• TO DO
Reproduce the full article below about the seizure of Rockwool's Russian factories word for word, with nothing added or left out.

No insulation from nationalization | The Bell

No insulation from nationalization

Alexandra Prokopenko Alexander Kolyandr

Vladimir Putin has signed a decree seizing another asset from another foreign owner. The latest victim of the Russian authorities was Denmark’s Rockwool, which owns four enterprises producing heat and sound insulation materials. The Bell discovered the assets were handed to the management of a division of state defense corporation Rostec.

  • Under Putin’s decree, Rockwool’s factories were handed to the temporary management of “Development of Construction Assets”, a company only registered in the fall. Its founders and management have not been disclosed but a source close to the Russian government told The Bell that it is backed by a hidden Rostec structure.
  • Another source reported that Rockwool’s retained profits from its Russian factories were more than 30 billion rubles (almost $400 million). Now, apparently, this money is also going to the new owners.

• THE DATA
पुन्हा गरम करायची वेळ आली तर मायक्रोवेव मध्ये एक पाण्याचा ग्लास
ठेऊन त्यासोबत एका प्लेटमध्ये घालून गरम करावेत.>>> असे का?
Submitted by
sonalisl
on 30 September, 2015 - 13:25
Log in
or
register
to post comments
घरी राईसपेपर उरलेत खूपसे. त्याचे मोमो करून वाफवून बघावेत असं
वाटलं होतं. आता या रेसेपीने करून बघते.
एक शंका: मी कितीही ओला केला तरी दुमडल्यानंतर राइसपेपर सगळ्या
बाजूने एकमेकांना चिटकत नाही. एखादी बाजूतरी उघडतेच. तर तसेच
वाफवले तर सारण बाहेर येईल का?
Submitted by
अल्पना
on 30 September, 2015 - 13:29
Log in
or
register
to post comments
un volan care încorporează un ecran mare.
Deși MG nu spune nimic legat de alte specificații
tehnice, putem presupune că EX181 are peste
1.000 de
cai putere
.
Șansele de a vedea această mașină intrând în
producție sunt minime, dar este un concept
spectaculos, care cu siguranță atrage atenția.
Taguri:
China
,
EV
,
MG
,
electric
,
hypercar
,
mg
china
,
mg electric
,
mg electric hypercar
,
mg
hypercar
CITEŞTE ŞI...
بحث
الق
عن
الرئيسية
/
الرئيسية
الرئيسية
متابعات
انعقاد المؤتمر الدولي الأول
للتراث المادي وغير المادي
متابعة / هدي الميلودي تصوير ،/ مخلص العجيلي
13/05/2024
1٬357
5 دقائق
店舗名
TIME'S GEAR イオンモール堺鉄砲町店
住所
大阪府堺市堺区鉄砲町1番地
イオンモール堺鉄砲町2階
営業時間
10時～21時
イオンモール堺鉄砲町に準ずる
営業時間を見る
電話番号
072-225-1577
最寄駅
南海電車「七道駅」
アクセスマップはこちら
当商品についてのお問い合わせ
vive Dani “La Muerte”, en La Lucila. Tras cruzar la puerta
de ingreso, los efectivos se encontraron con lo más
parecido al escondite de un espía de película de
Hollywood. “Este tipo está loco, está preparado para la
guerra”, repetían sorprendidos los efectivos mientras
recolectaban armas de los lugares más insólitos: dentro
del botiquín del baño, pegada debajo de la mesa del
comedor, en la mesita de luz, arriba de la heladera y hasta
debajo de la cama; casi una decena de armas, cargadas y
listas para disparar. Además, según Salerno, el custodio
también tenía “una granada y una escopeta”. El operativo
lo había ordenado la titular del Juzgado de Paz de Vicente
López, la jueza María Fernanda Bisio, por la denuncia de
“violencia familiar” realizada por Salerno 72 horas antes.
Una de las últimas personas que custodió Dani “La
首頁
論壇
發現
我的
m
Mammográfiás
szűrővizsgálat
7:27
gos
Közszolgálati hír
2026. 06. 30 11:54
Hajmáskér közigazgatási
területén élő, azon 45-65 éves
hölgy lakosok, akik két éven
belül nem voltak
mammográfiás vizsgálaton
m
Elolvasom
---
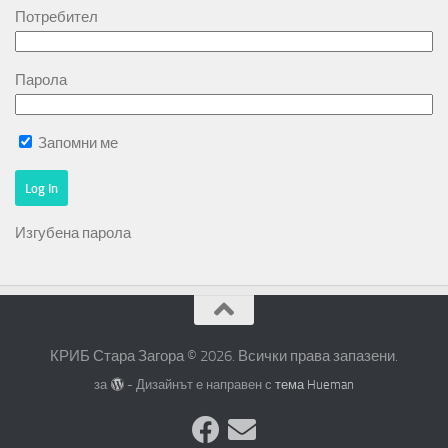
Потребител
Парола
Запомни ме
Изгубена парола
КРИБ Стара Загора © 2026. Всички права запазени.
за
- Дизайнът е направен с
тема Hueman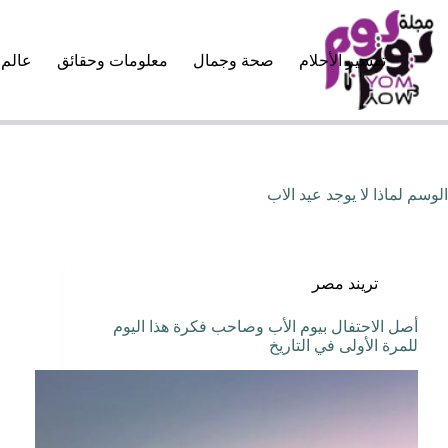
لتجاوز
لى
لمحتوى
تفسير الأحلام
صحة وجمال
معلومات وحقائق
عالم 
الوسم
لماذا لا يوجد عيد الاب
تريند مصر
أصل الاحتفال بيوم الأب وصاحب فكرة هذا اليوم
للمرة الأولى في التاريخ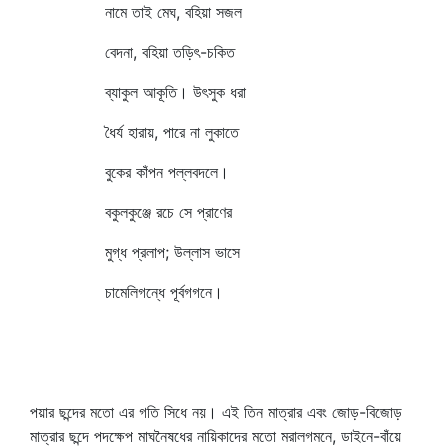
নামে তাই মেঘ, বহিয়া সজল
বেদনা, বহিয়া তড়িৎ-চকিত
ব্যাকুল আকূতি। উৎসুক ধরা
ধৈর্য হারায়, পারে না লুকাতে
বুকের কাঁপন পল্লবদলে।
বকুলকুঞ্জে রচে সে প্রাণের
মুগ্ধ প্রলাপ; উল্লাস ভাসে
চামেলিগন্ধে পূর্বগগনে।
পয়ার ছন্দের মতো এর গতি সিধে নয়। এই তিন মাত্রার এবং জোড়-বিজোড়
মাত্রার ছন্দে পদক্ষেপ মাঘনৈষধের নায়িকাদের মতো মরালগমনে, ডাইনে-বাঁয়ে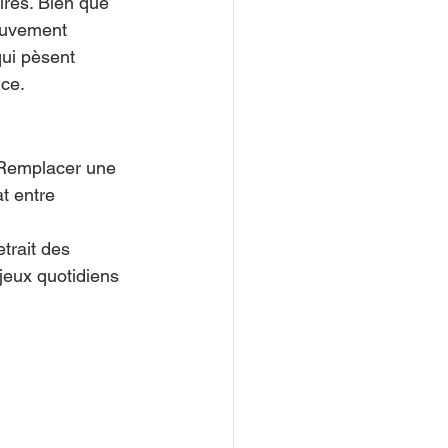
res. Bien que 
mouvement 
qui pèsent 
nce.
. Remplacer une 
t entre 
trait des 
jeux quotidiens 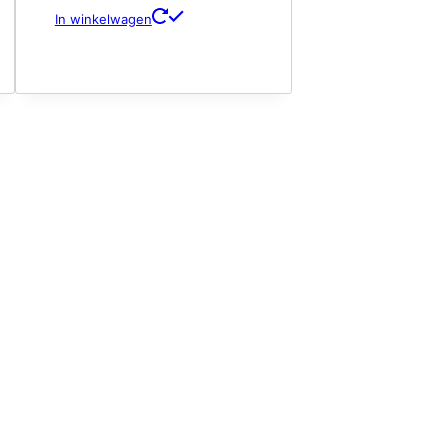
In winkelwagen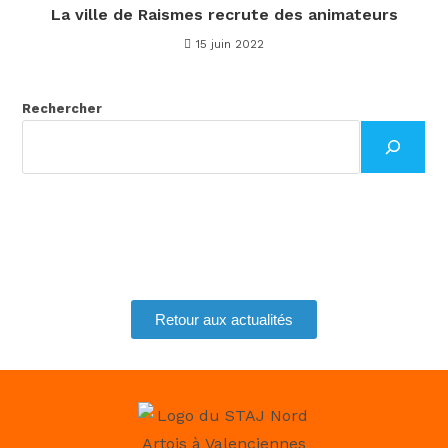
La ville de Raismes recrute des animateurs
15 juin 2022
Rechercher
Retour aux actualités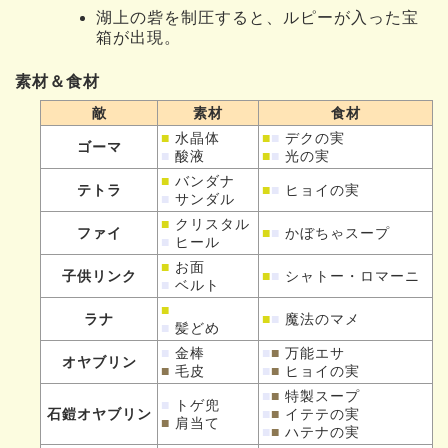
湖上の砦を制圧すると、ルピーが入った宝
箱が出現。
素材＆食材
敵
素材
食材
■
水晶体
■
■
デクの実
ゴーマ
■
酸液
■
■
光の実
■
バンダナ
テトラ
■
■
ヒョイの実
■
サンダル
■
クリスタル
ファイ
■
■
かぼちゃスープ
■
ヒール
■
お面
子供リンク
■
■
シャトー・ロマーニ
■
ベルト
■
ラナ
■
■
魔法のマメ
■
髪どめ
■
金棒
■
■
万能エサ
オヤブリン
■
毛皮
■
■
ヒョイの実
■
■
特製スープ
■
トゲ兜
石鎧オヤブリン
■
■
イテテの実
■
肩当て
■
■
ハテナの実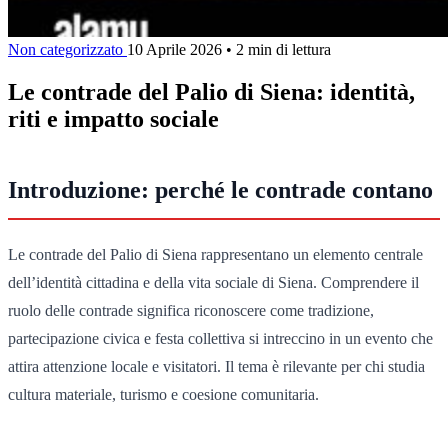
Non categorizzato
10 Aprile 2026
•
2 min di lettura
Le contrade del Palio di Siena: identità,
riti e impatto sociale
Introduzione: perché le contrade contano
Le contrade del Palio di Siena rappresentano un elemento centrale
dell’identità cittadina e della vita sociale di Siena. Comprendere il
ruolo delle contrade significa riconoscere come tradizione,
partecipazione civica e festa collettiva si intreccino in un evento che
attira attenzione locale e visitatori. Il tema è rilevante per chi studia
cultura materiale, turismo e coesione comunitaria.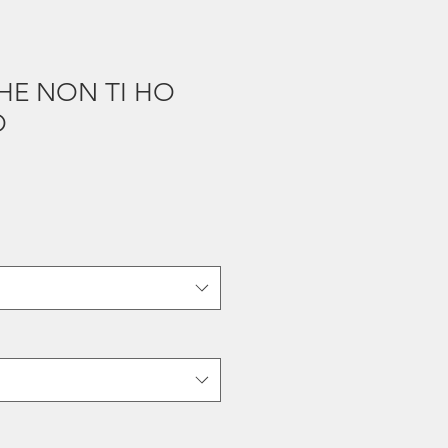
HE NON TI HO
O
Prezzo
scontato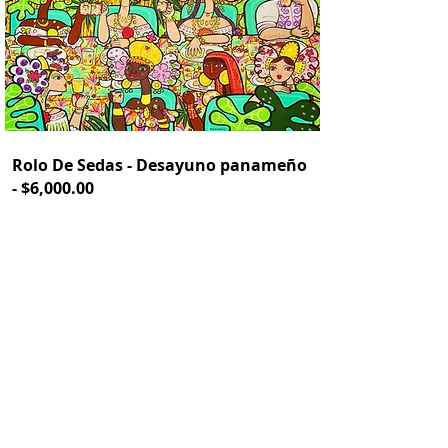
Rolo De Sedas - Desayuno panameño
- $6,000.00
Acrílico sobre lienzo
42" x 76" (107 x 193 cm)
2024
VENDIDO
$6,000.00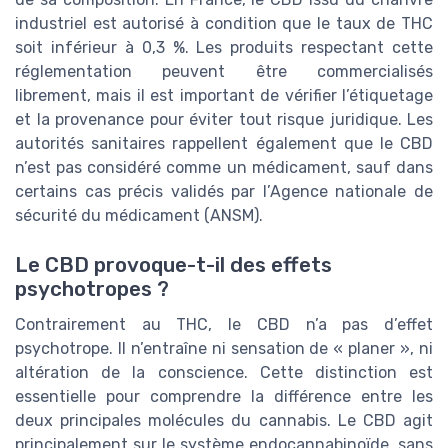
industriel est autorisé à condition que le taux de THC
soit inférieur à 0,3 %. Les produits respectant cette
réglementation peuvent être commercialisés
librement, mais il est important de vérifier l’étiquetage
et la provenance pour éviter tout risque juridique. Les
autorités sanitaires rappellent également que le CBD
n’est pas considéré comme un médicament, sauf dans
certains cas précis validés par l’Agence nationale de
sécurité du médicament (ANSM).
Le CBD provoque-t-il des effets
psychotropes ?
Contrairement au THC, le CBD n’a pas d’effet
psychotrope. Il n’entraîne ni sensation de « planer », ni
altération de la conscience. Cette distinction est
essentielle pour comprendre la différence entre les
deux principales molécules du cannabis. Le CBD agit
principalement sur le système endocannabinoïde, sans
* * *
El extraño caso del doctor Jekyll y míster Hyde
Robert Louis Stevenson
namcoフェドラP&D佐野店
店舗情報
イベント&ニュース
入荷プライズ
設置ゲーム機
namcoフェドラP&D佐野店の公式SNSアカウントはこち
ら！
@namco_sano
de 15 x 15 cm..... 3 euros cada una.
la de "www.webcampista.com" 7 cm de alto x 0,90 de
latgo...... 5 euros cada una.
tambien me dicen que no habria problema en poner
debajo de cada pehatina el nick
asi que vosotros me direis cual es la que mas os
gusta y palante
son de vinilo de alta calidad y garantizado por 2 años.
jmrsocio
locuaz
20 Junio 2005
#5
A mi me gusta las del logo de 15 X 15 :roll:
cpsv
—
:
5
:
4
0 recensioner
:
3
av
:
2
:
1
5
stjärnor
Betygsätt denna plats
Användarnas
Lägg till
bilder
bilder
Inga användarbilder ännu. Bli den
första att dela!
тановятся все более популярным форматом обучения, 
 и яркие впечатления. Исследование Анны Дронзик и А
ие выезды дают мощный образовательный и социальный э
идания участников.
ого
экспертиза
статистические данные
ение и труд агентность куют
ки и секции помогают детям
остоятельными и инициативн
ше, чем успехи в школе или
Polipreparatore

• TASK RESPONSE
No insulation from nationalization | The Bell

No insulation from nationalization

Alexandra Prokopenko Alexander Kolyandr

Vladimir Putin has signed a decree seizing another asset from another foreign owner. The latest victim of the Russian authorities was Denmark’s Rockwool, which owns four enterprises producing heat and sound insulation materials. The Bell discovered the assets were handed to the management of a division of state defense corporation Rostec.

  • Under Putin’s decree, Rockwool’s factories were handed to the temporary management of “Development of Construction Assets”, a company only registered in the fall. Its founders and management have not been disclosed but a source close to the Russian government told The Bell that it is backed by a hidden Rostec structure.
  • Another source reported that Rockwool’s retained profits from its Russian factories were more than 30 billion rubles (almost $400 million). Now, apparently, this money is also going to the new owners.